L’inchiesta di Milano sui “palazzi infiammabili” rivela una speculazione che starebbe mettendo tuttora a rischio la vita di migliaia di ignari cittadini. Un assoluto disprezzo delle imprese private verso le norme antincendio; l’incredibile indifferenza – espressa negli interrogatori raccolti dagli inquirenti – di alcuni tecnici, funzionari e dirigenti del Comune di Milano; pannelli considerati ad alto rischio e l’uso indiscriminato di materiali scadenti di protezione. E l’allarme inascoltato per palazzi che potrebbero prendere fuoco con un semplice fiammifero. Il caso di Varese, dove il prefetto chiede di smantellare i pannelli considerati pericolosi di un albergo, ma prima che il suo ordine sia eseguito l’edificio viene distrutto da un incendio. Di seguito un primo elenco di una ventina di “palazzi nati per bruciare” (fra cui il CNS Report Nuovo Stadio Juventus) ricavato dagli archivi clienti e dalle chiavette usb delle aziende coinvolte. Da Milano, l’informativa sul rischio incendio è arrivata a tutte le prefetture interessate sei mesi fa, ma, tranne che a Varese, non si ha notizia di interventi di bonifica e nemmeno di verifiche


L’inchiesta di MAURIZIO MENICUCCI

La Torre dei Moro, prima e durante l’incendio del 29 agosto 2021; sotto il titolo (credit Claudio Furlan/LaPresse)

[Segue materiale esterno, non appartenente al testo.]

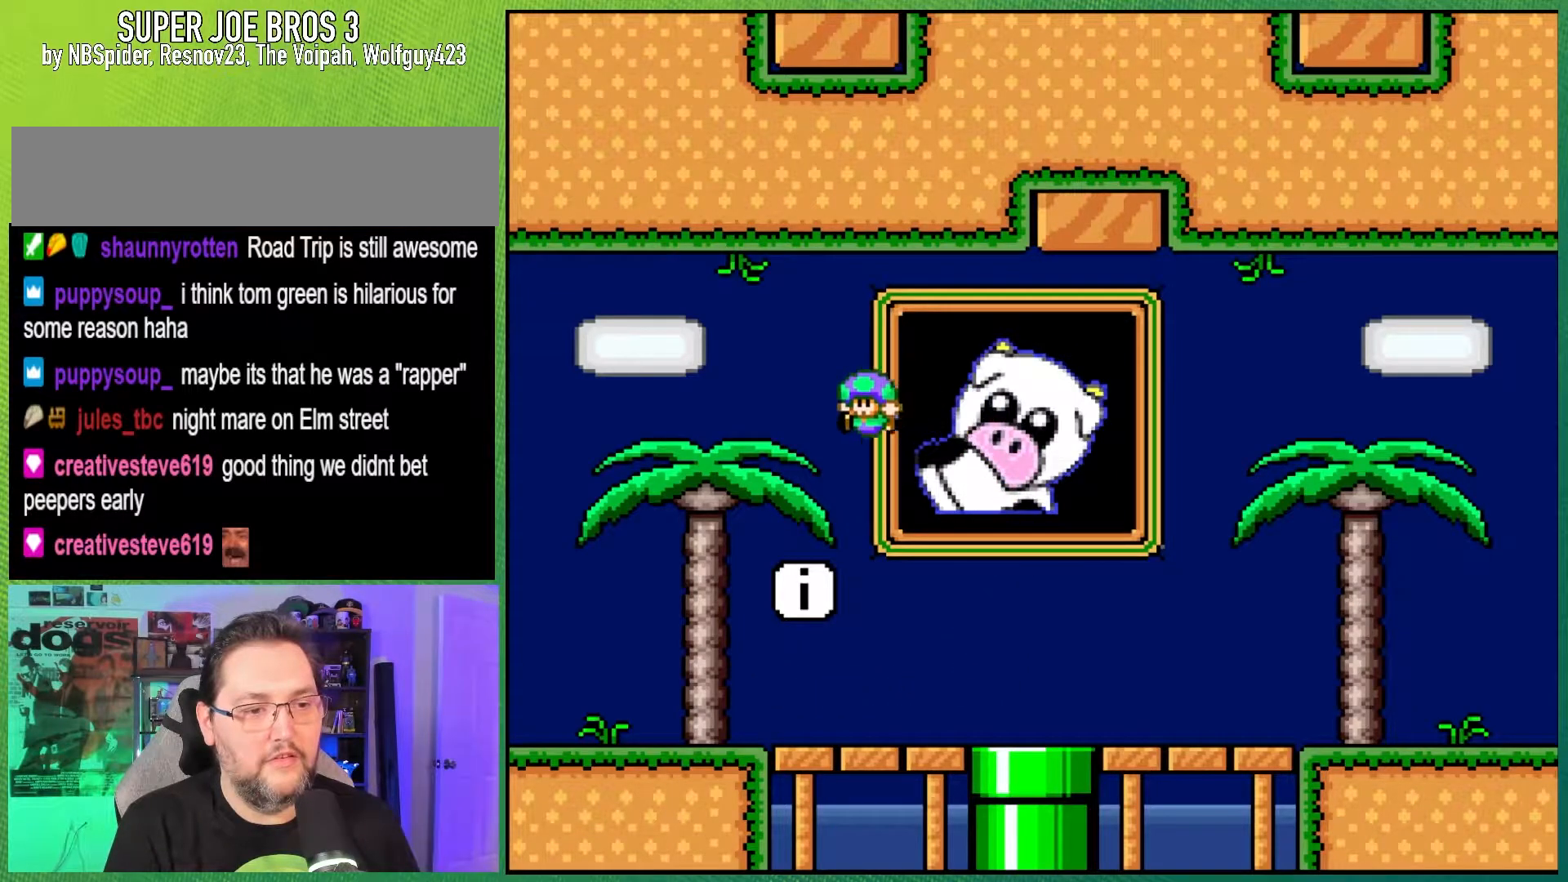
{"buttons": ["Y", "DPAD_DOWN"], "events": [[67, "DPAD_RIGHT", "down"], [200, "DPAD_RIGHT", "up"], [350, "DPAD_DOWN", "down"], [467, "DPAD_DOWN", "up"], [500, "DPAD_DOWN", "down"]]}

NELL’INCHIESTA DELLA Procura di Milano sui “palazzi nati per bruciare” che nell’articolo di ieri vi abbiamo cominciato a raccontare, quel che più allarma, oltre al disprezzo delle imprese private per la norme antincendio, è che la stessa indifferenza viene espressa, agli inquirenti allibiti, da tecnici, funzionari e dirigenti di vari uffici del Comune di Milano, chiamati a controllare i lavori in corso d’opera e certificarli a fine lavori, come poi avviene con sospetta celerità, e forse solo sulla carta, nonostante quelli che i periti dell’accusa definiscono «macroscopici vizi di progettazione e di esecuzione». Anche da questa parte, risalendo nel tempo, le responsabilità sono diffuse e, se non fossero decorsi i termini di legge, ce ne sarebbe pure per l’ente certificatore, l’Istituto Giordano di Bellaria, vicino a Rimini. A prima vista, potrebbe sembrare che l’azienda Cantori, distributrice italiana dei pannelli Alucoil, abbia barato anche nei confronti del laboratorio romagnolo, perché, nel 2010, quando manda in Romagna i Larsen PE da omologare alla vendita in Italia, ne tace la configurazione ideata per la Torre milanese. Afferma che «saranno a contatto delle pareti», mentre il vero progetto è di montarli a distanza, creando la famigerata intercapedine.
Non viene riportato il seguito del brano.